If you're interested in why we chose his name, we really admire Hudson Taylor and his willingness to be one of the first missionaries to serve God in central China. He inspired many people to serve God including Nate Saint and Billy Graham. There are many very interesting books about him if you'd like to learn more. Hudson's middle name is Spanish for Elijah and means "The Lord is my God". We hope that someday Hudson will make the Lord his God and that he will serve Him wherever the Lord leads him to serve.
So shortly after delivery they wisked Hudson away saying they wanted to keep him for observation. John explained to the pediatrician that we wanted to breastfeed, and the pediatrician said, "No problem," and that he would be right up - so three hours later Hudson still was not in our room!
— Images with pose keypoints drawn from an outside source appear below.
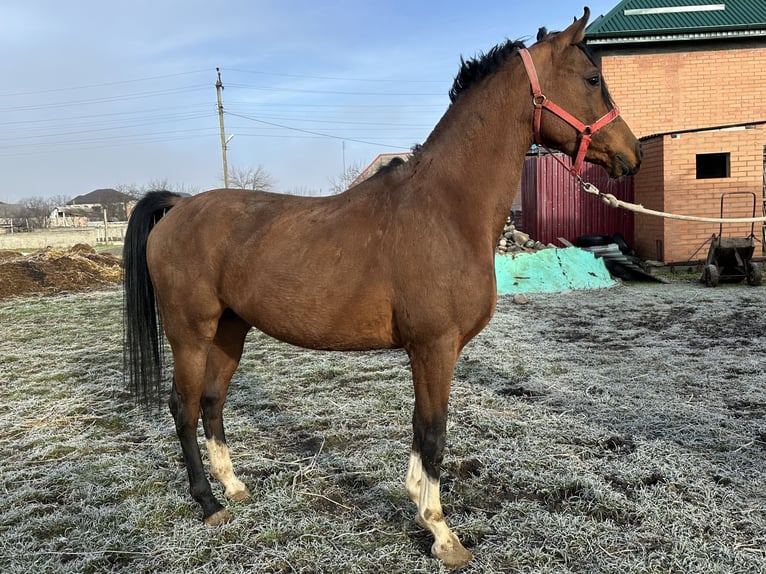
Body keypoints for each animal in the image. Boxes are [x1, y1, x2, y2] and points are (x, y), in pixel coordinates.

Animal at [123, 8, 641, 569]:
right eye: (592, 80)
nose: (632, 153)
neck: (446, 207)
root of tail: (178, 205)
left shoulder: (428, 351)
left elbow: (420, 430)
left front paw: (419, 506)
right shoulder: (434, 347)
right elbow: (433, 432)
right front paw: (442, 534)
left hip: (229, 331)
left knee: (212, 402)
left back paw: (234, 488)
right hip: (190, 333)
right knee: (183, 407)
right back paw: (208, 503)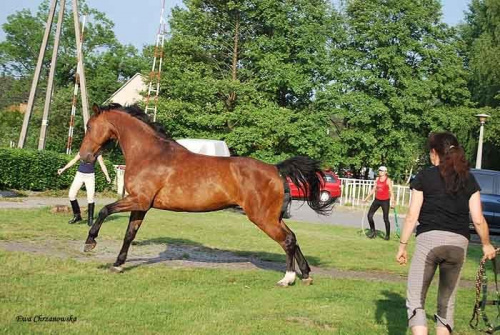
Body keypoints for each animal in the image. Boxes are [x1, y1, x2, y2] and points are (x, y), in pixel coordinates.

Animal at [79, 104, 336, 286]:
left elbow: (104, 210)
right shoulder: (141, 206)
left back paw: (288, 278)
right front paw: (118, 264)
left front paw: (90, 243)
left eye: (89, 126)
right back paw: (306, 275)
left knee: (288, 240)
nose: (84, 157)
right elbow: (129, 235)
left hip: (263, 218)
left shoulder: (138, 200)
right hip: (274, 217)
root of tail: (275, 169)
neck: (149, 154)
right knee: (293, 238)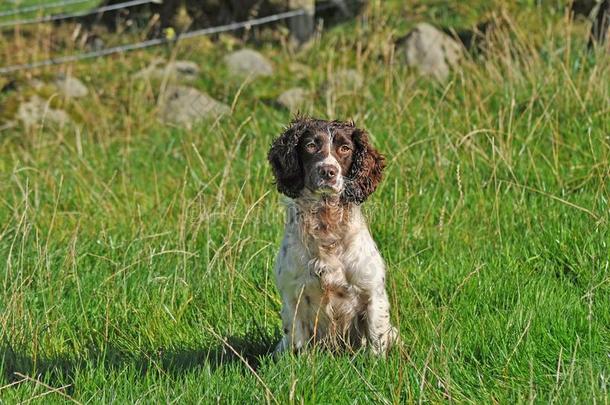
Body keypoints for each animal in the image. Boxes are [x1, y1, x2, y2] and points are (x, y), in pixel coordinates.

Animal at [268, 116, 400, 354]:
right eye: (310, 145)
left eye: (345, 148)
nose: (328, 171)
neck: (326, 224)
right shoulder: (292, 296)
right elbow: (296, 342)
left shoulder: (373, 293)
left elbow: (376, 338)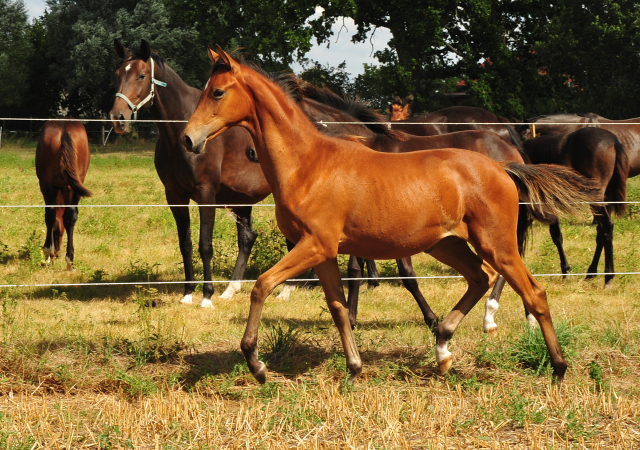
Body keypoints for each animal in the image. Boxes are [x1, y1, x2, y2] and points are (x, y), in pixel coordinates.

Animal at [35, 119, 92, 268]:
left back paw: (49, 252)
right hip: (74, 186)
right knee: (71, 216)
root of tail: (64, 129)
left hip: (47, 185)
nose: (57, 253)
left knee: (51, 213)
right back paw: (70, 259)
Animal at [110, 38, 270, 308]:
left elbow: (205, 245)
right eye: (118, 73)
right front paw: (187, 293)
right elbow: (185, 244)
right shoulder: (175, 197)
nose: (118, 117)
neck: (180, 132)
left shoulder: (206, 195)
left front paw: (207, 296)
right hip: (242, 200)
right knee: (248, 237)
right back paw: (231, 289)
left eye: (141, 75)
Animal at [181, 46, 600, 386]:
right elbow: (338, 309)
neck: (308, 164)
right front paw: (353, 370)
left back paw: (558, 368)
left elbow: (262, 285)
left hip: (496, 244)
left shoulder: (314, 245)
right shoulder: (326, 252)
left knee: (533, 292)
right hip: (446, 245)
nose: (188, 139)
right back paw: (442, 349)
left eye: (217, 92)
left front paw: (257, 365)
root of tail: (502, 166)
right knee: (480, 279)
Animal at [524, 126, 628, 288]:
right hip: (606, 199)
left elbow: (555, 235)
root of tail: (614, 142)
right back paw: (591, 273)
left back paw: (608, 277)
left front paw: (565, 271)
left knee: (606, 227)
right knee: (601, 232)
John had to hunt around the hospital to find our son and once he did they told him he would be up to our room at 4pm. So at 4pm he was still not there and we sure did miss him! At about 5 pm he finally arrived in our room. Things just work a little differently here - that is all there is to it.
We were happy to have our little guy and we left the hospital the next day. I did take a few pictures of our hospital room. We had a TV which was in purple because it was a little old but otherwise worked fine. The room had a bathroom attached with a shower, but it wasn't stocked. There were no towels or soap which made washing our hands a little interesting, but again it worked out. I cannot complain though becuase John had a couch to sleep on and I had a bed that was electric and could move up and down!
This was one of the nicest hospitals in Arequipa and we feel blessed to have had Hudson here. As the fourth of the July rolled around the next day I felt a much deeper gratitude and appreciation for our country.
The kids have still been really sick so we started treatment for Giardia yesterday. They have definitely improved over the last 24 hours so we are hoping this solves our problem. Poor Caleb has lost a fair amount of weight, and Hannah has been super grumpy - understandably so. We have had some LONG days and nights with our sick children and our new little guy. Pray that we can all get healthy again!